▶ **PROBLEM DESCRIPTION**: Please edit the listing below by replacing "Deep Paris" with "Deep Oslo" wherever it occurs, and keep every other line unchanged.

▶ **STORED DATA**:
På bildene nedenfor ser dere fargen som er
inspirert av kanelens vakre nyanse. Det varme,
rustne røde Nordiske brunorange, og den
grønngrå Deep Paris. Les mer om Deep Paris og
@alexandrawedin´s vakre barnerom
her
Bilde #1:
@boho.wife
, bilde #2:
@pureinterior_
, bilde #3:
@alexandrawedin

▶ **WRITTEN SOLUTION**:
På bildene nedenfor ser dere fargen som er
inspirert av kanelens vakre nyanse. Det varme,
rustne røde Nordiske brunorange, og den
grønngrå Deep Oslo. Les mer om Deep Oslo og
@alexandrawedin´s vakre barnerom
her
Bilde #1:
@boho.wife
, bilde #2:
@pureinterior_
, bilde #3:
@alexandrawedin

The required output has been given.